-------- Information shown
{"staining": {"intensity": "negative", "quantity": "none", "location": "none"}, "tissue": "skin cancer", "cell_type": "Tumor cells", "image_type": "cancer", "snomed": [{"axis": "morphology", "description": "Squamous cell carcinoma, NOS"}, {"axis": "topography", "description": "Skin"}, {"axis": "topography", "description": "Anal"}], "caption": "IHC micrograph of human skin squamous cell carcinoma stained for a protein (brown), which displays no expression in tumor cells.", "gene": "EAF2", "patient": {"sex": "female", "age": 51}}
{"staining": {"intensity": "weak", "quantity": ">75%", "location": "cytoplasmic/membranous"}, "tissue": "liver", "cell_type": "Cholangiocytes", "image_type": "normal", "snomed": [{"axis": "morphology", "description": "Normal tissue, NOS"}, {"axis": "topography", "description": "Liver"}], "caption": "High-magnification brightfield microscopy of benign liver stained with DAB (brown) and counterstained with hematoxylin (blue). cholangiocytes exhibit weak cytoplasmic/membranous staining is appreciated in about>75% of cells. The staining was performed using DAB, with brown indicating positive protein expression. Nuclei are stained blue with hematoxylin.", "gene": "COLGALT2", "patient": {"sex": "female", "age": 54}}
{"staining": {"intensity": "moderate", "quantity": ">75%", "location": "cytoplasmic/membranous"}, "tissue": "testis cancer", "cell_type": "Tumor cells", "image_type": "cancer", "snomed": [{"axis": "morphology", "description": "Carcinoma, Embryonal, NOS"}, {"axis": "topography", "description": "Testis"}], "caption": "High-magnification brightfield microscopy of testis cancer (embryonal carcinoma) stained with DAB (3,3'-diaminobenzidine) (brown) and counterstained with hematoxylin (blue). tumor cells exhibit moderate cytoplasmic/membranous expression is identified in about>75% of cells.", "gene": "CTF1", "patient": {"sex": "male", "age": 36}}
----------------
- _Work task_:
Lines of the material in which the word "with" occurs are to be copied out.

- _Answer below_:
{"staining": {"intensity": "weak", "quantity": ">75%", "location": "cytoplasmic/membranous"}, "tissue": "liver", "cell_type": "Cholangiocytes", "image_type": "normal", "snomed": [{"axis": "morphology", "description": "Normal tissue, NOS"}, {"axis": "topography", "description": "Liver"}], "caption": "High-magnification brightfield microscopy of benign liver stained with DAB (brown) and counterstained with hematoxylin (blue). cholangiocytes exhibit weak cytoplasmic/membranous staining is appreciated in about>75% of cells. The staining was performed using DAB, with brown indicating positive protein expression. Nuclei are stained blue with hematoxylin.", "gene": "COLGALT2", "patient": {"sex": "female", "age": 54}}
{"staining": {"intensity": "moderate", "quantity": ">75%", "location": "cytoplasmic/membranous"}, "tissue": "testis cancer", "cell_type": "Tumor cells", "image_type": "cancer", "snomed": [{"axis": "morphology", "description": "Carcinoma, Embryonal, NOS"}, {"axis": "topography", "description": "Testis"}], "caption": "High-magnification brightfield microscopy of testis cancer (embryonal carcinoma) stained with DAB (3,3'-diaminobenzidine) (brown) and counterstained with hematoxylin (blue). tumor cells exhibit moderate cytoplasmic/membranous expression is identified in about>75% of cells.", "gene": "CTF1", "patient": {"sex": "male", "age": 36}}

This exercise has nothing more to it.